There are a couple of issues with [.terms that have bitten my survival code. At the
useR conference I promised you a detailed (readable) explanation, and have been lax in
getting it to you. The error was first pointed out in a bugzilla note from 2016, by the
way. The current survival code works around these.
Consider the following formula:
library(survival) # only to get access to the lung data set
test <- Surv(time, status) ~ age + offset(ph.ecog) + strata(inst)
tform <- terms(test, specials="strata")
mf <- model.frame(tform, data=lung)
mterm <- terms(mf)
The strata term is handled in a special way by coxph, and then needs to be removed from
the model formula before calling model.matrix.
To do this the code uses essentially the following, which fails for the formula above.
The root problem is the need for multiple subscripts.
\item The formula itself has length 5, with `~' as the first element
\item The variables and predvars attributes are call objects, each a list() with 4
elments: the response and all 3 predictors
\item The term.labels attribute omits the resonse and the offset, so has length 2
\item The factors attribute has 4 rows and 2 columns
\item The dataClasses attribute is a character vector of length 4
So the ideal result of mterm[remove the specials] would use subscript of
\item [-5] on the formula itself, variables and predvars attributes
\item [-2] for term.labels
\item [-4 , -2, drop=FALSE] for factor attribute
\item [-2] for order attribute
\item [-4] for the dataClasses attribute
That will recreate the formula that ``would have been'' had there been no strata term.
Now look at the first portion of the code in models.R
`[.terms` <- function (termobj, i)
resp <- if (attr(termobj, "response")) termobj[[2L]]
newformula <- attr(termobj, "term.labels")[i]
if (length(newformula) == 0L) newformula <- "1"
newformula <- reformulate(newformula, resp, attr(termobj, "intercept"),
result <- terms(newformula, specials = names(attr(termobj, "specials")))
# Edit the optional attributes
The use of reformulate() is a nice trick. However, the index reported in the specials
attribute is generated with reference to the variables
attribute, or equivalently the row names of the factors attribute, not with respect to the
term.labels attribute. For consistency the second line should instead be
newformula <- row.names(attr(termobj, "factors"))[i]
Of course, this will break code for anyone else who has used [.terms and, like me, has
been adjusting for the ``response is counted in specials but
not in term.labels'' feature.
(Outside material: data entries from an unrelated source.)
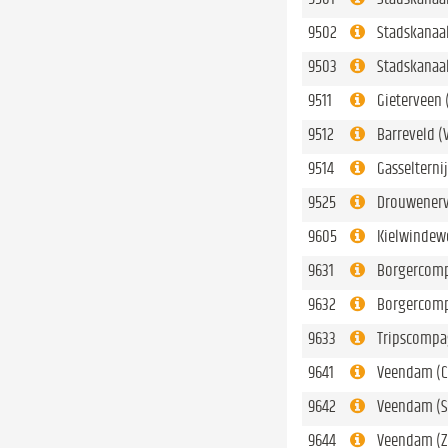
9502
Stadskanaal
9503
Stadskanaa
9511
Gieterveen 
9512
Barreveld 
9514
Gasselterni
9525
Drouwenerv
9605
Kielwindew
9631
Borgercomp
9632
Borgercomp
9633
Tripscompa
9641
Veendam (C
9642
Veendam (S
9644
Veendam (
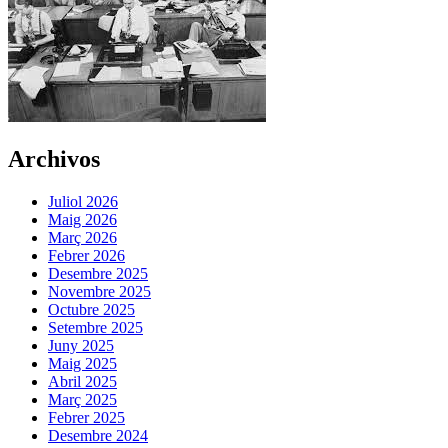
Archivos
Juliol 2026
Maig 2026
Març 2026
Febrer 2026
Desembre 2025
Novembre 2025
Octubre 2025
Setembre 2025
Juny 2025
Maig 2025
Abril 2025
Març 2025
Febrer 2025
Desembre 2024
R core will have to discuss/decide what is the right thing
to do, and I'll adapt.
The reformulate trick breaks in another way, one that only appeared on my radar this week
via a formula like the following.
Surv(time, status) ~ age + (sex=='male') + strata(inst)
In both the term.labels attribute and the row/col names of the factors attribute the
parentheses disappear, and the result of the reformulate call is not a proper formula.
The + binds tighter than == leading to an error message that will confuse most users. We
can argue, and I probably would, that the user should have used I(sex=='male'). But they
didn't, and without the I() it is a legal formula, or at least one that currently works.
Fixing this issue is a lot harder.
An offset term causes issues in the 'Edit the optional attributes' part of the routine as
well. If you and/or R core will tell me what you think
the code should do, I'll create a patch. My vote would be to use rownames per the above
and ignore the () edge case.
The same basic code appears in drop.terms, by the way.